How to Build a Foundation from Start to Finish


Alright, so the overall scope of this addition
here is to remove the glass sunroom. This is going to become an extension of the
dining room which is on the right side and the kitchen which is on left side.
The other part of the construction that you are seeing behind me is going to become the
master bedroom and bath area. So right now what we’re doing here is digging
the foundation for the project here in Rocky Hill Connecticut.
It’s a crawl space foundation, so the first thing that we’re doing is just digging down
about 42″, just deep enough for the footers to be below the frost line.
Once we get this all dug out, we’ll get back to the next phase of the project pouring the
footers and the walls. So right now we’re standing in the kitchen,
and what we’re going to do here, is that we’re going to remove the entire wall.
From that point in the corner, all the way down to the dining room, which is this way.
Alright so as you can see we’re in the dining room now, and this is the other part of the
wall that we’re going to take out, right up to this corner here.
Now one of the biggest problems with this here, I should say obstacles that we’re going
to have to overcome is that we are going to have to header off this entire ceiling which
has a span of about 20 feet. Now once we actually take this apart and we
get up into the ceiling and see how its constructed , we will have a better idea of the types
of materials we can use. The overall goal here is going to be to eliminate
any columns, butting through the center of the opening.
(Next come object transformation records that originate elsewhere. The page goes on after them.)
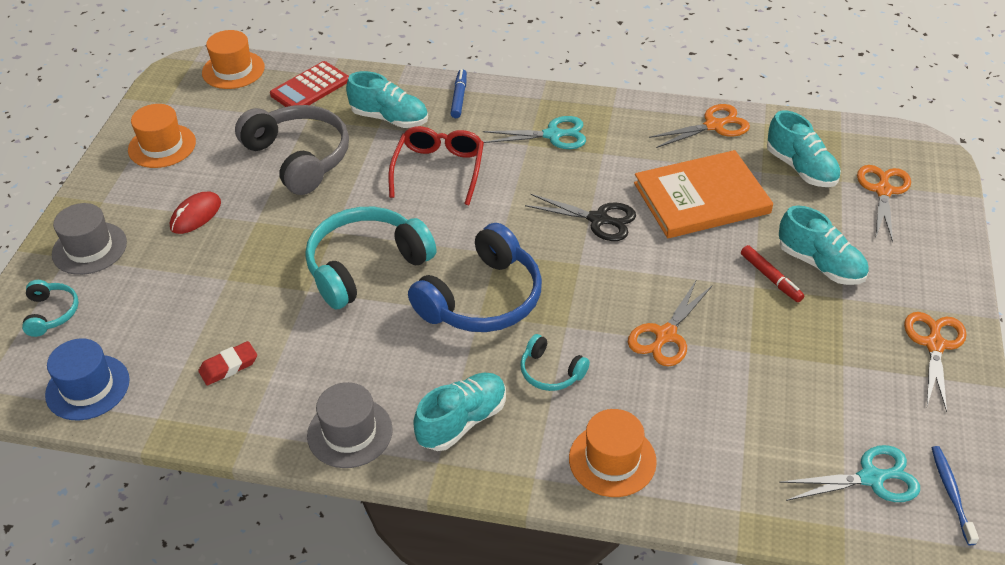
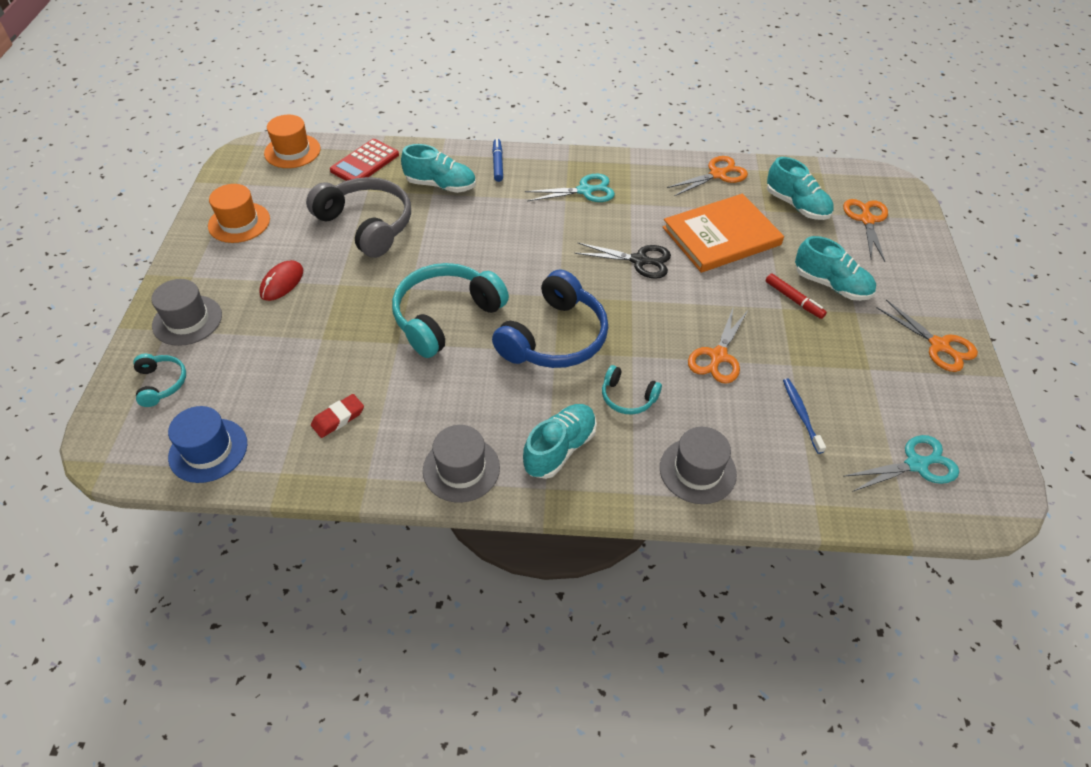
camera: 10 degrees left, 5 degrees up
red glasses [388,126,484,205] -> none
orange hat [569,409,657,497] -> grey hat [660,427,737,504]
orange scissors [904,312,966,412] -> orange scissors turned 135 degrees clockwise [877,300,978,372]
blue toothbrush [932,446,979,545] -> blue toothbrush moved to [783,378,826,454]

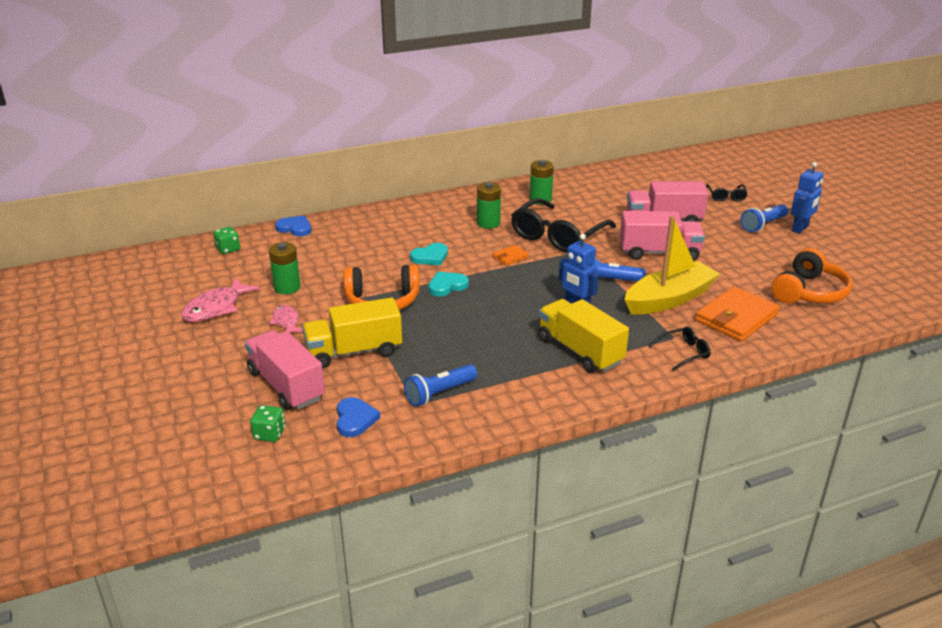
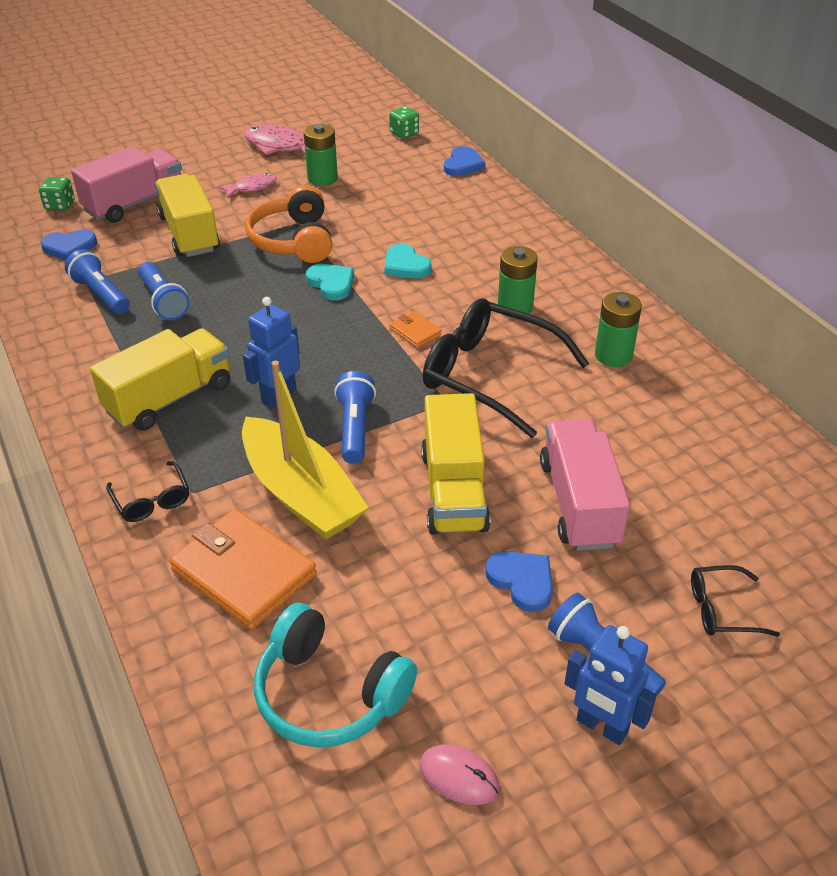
camera: 85 degrees right, 10 degrees up
pink truck [620,211,705,261] -> yellow truck [421,393,490,535]
orange headphones [772,248,852,303] -> turquoise headphones [254,603,417,748]
none -> blue flashlight [138,262,190,320]
none -> pink mouse [420,744,499,805]
none -> blue heart [485,551,553,612]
So right now we’re standing in one of the bedrooms, which is currently being used as
an office, but when this project is complete, this office is going to become the new master
bathroom. The activity that you see behind me again
is the excavation, and after this wall is where we’re going to blow out the new addition
which will be the master suite. Now what we’re going to do here is basically
is we’re going to keep this part of the wall which is going to be used for the new bathroom,
and right about this area here we’re going to create a walkway for the hallway into the
new addition. So what you’re looking at here is the excavated
area where our new addition is going to go. Now these forms all around the perimeter here,
are where the footers are going to be poured. Now if you see here, on this addition which
was poured about 10 years ago or so, is very similar to what we’re going to be doing today.
The first step of pouring is going to be just the footers in here and its similar to this. Now once these footers are completely dried
and cured, the forms are going to come off and the next step is going to be to pour the
foundation walls, which is something like this and that’s going to sit on top of the
footers and it’s also going to follow the perimeter.
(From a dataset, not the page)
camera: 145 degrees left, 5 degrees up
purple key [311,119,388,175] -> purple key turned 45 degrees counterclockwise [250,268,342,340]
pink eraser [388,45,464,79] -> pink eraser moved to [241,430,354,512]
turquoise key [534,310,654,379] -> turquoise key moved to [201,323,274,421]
Now once all the perimeter footers get poured the next footers that we’re going tom pour
are these center footers in the middle of the addition.
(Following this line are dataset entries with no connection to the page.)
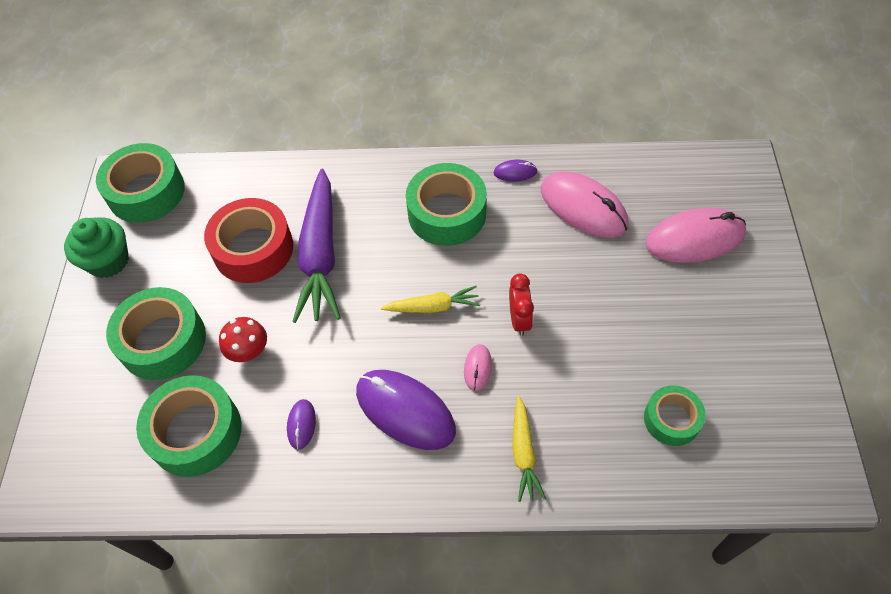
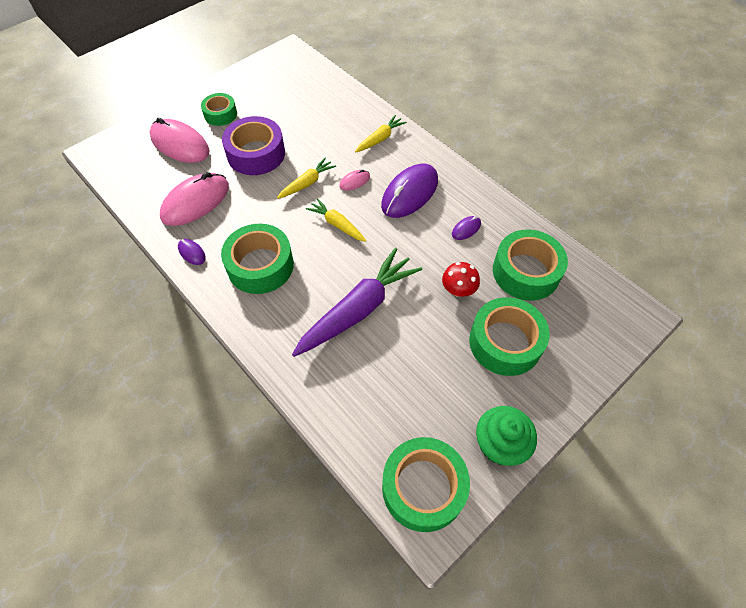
camera: 135 degrees left, 0 degrees up
red tape [204,198,293,283] -> none
purple mouse [356,370,456,450] -> purple mouse turned 45 degrees clockwise [381,164,438,218]
red clock [509,273,534,336] -> yellow carrot [277,158,336,199]
pink mouse [541,171,629,238] -> pink mouse turned 45 degrees clockwise [160,172,229,226]
green tape [644,385,706,446] -> green tape moved to [201,93,237,126]
none -> purple tape [222,116,285,175]

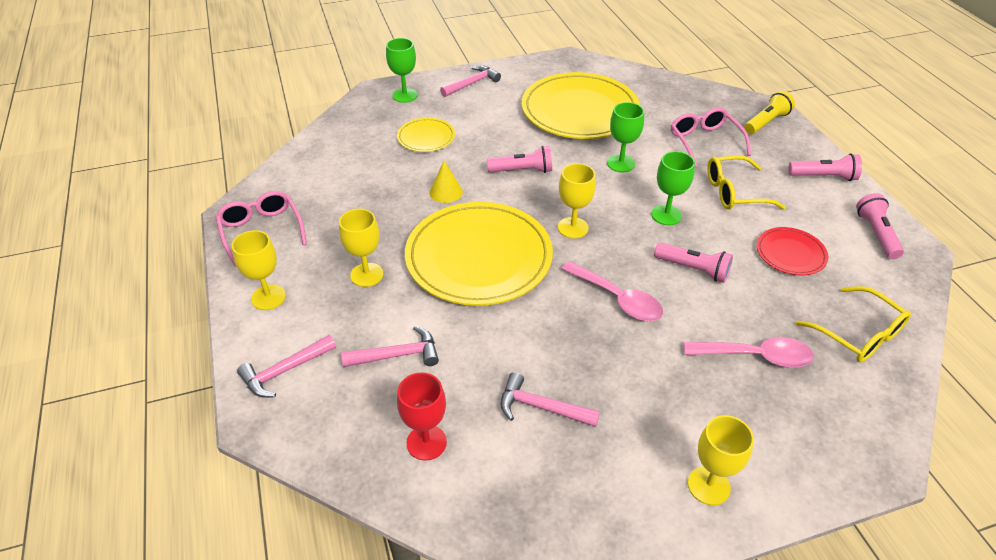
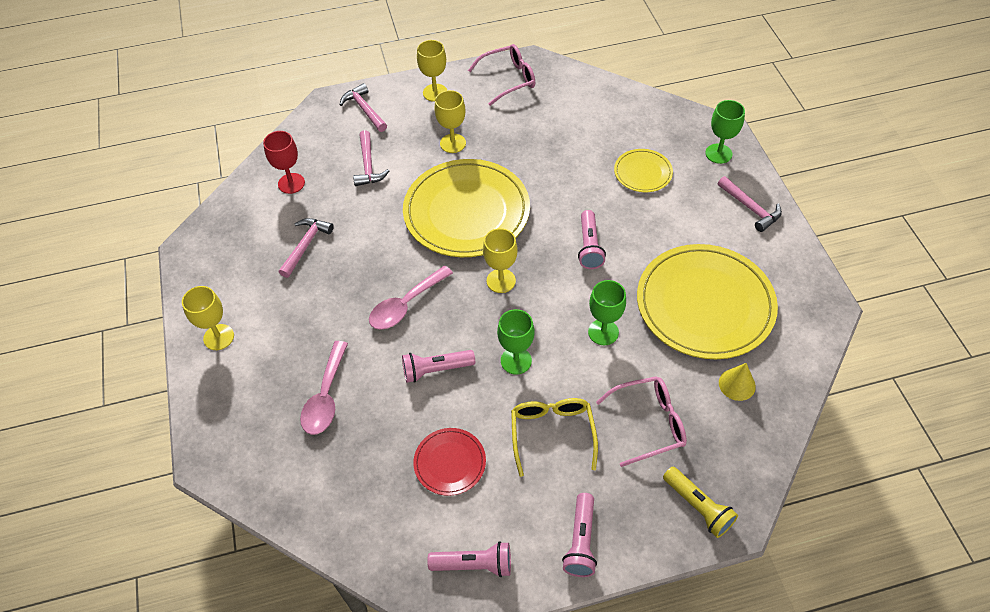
camera: 95 degrees right, 10 degrees up
yellow cone [430,161,463,203] -> yellow cone moved to [719,363,756,401]
pink flashlight [654,242,733,283] -> pink flashlight turned 45 degrees clockwise [402,350,475,383]
yellow glasses [796,286,911,363] -> none

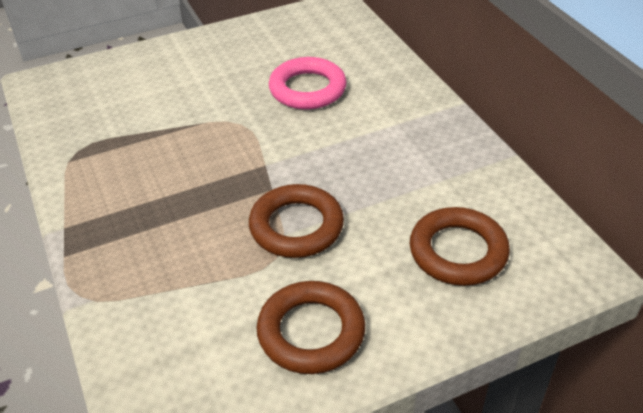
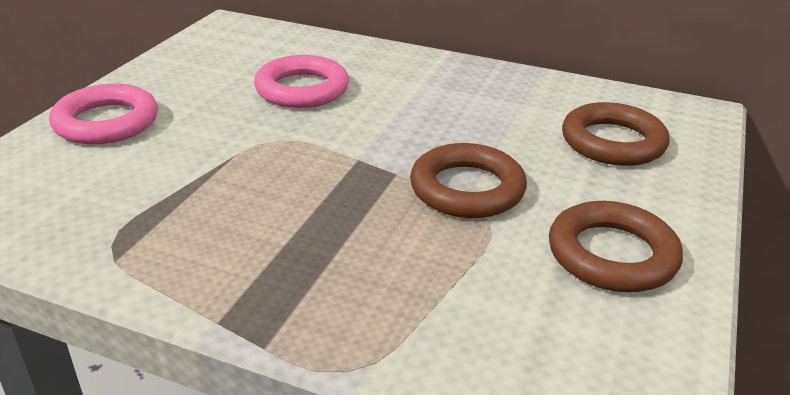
camera: 45 degrees left, 10 degrees down
none -> pink ring [49,84,158,144]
These are going to support some lally columns that are going to hold the main carrying beam
form this end all the way to the house. Now on top of this main carrying beam, we’re
going to rest our floor joists that are running across at a 20 foot span.
Next thing to know here is the dept of the footers. In the northeast the code states
that you have to be at least 42 inches deep below grade. Grade means basically where the
grass is, the reason for that is so the frost doesn’t go any deeper than 42 inches, and
it’s not going to push the addition up during the season when the ground freezes.
The concrete truck is here and in the next couple minutes we’re going to be pouring the
footers. Alright, so now we’re starting to pour the
concrete for the footers. The concrete that we are using is a 3000 PSI high strength concrete
mix. The reason we’re using such a high strength
mix, is because the weight of the whole addition relies on the footers.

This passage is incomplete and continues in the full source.